| Work item |
Recast the text lines of the rows below as a Markdown table with the columns "Number" and "Text", giving each line a sequential number and omitting blank lines. Leave the pictures out of the answer.

Saved data entries
---

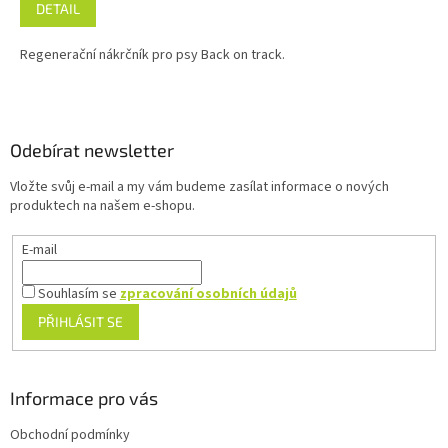
DETAIL
Regenerační nákrčník pro psy Back on track.
Z
á
p
a
Odebírat newsletter
t
Vložte svůj e-mail a my vám budeme zasílat informace o nových
í
produktech na našem e-shopu.
E-mail
Souhlasím se
zpracování osobních údajů
PŘIHLÁSIT SE
Informace pro vás
Obchodní podmínky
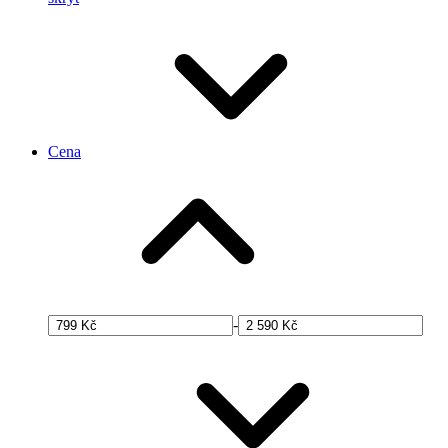
Cena
-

---

| Task response |
| Number | Text |
|---|---|
| 1 | DETAIL |
| 2 | Regenerační nákrčník pro psy Back on track. |
| 3 | Z |
| 4 | á |
| 5 | p |
| 6 | a |
| 7 | Odebírat newsletter |
| 8 | t |
| 9 | Vložte svůj e-mail a my vám budeme zasílat informace o nových |
| 10 | í |
| 11 | produktech na našem e-shopu. |
| 12 | E-mail |
| 13 | Souhlasím se |
| 14 | zpracování osobních údajů |
| 15 | PŘIHLÁSIT SE |
| 16 | Informace pro vás |
| 17 | Obchodní podmínky |
| 18 | Cena |
| 19 | - |